=== WHAT IS REQUIRED ===
Print the data from its first line through the line containing "联通5G网络共建共享，三年内在豫新建5G基站8000个", both included, reproducing each line without any change.

=== EXERCISE INPUTS ===
--- --- ---

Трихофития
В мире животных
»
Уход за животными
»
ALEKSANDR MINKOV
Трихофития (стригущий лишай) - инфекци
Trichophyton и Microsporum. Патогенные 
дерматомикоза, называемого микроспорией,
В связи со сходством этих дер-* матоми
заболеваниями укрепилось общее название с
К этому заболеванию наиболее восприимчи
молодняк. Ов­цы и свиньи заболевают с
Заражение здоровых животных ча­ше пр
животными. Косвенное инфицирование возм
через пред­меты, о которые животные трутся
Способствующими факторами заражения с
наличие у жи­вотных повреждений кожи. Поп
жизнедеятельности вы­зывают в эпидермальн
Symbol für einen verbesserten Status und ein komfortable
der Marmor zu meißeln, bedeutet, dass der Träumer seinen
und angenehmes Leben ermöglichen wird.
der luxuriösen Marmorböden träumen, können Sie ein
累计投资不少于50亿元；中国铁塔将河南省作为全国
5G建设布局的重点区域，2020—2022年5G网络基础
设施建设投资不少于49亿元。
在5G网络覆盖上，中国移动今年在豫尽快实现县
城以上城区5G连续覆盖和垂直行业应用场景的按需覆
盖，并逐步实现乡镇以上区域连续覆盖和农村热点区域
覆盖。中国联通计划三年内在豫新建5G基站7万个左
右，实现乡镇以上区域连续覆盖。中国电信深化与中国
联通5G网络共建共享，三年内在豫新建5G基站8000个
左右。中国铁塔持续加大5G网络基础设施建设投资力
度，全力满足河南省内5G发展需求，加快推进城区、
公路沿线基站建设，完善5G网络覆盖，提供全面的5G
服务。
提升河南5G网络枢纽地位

--- --- ---

=== RESPONSE BELOW ===
Трихофития
В мире животных
»
Уход за животными
»
ALEKSANDR MINKOV
Трихофития (стригущий лишай) - инфекци
Trichophyton и Microsporum. Патогенные 
дерматомикоза, называемого микроспорией,
В связи со сходством этих дер-* матоми
заболеваниями укрепилось общее название с
К этому заболеванию наиболее восприимчи
молодняк. Ов­цы и свиньи заболевают с
Заражение здоровых животных ча­ше пр
животными. Косвенное инфицирование возм
через пред­меты, о которые животные трутся
Способствующими факторами заражения с
наличие у жи­вотных повреждений кожи. Поп
жизнедеятельности вы­зывают в эпидермальн
Symbol für einen verbesserten Status und ein komfortable
der Marmor zu meißeln, bedeutet, dass der Träumer seinen
und angenehmes Leben ermöglichen wird.
der luxuriösen Marmorböden träumen, können Sie ein
累计投资不少于50亿元；中国铁塔将河南省作为全国
5G建设布局的重点区域，2020—2022年5G网络基础
设施建设投资不少于49亿元。
在5G网络覆盖上，中国移动今年在豫尽快实现县
城以上城区5G连续覆盖和垂直行业应用场景的按需覆
盖，并逐步实现乡镇以上区域连续覆盖和农村热点区域
覆盖。中国联通计划三年内在豫新建5G基站7万个左
右，实现乡镇以上区域连续覆盖。中国电信深化与中国
联通5G网络共建共享，三年内在豫新建5G基站8000个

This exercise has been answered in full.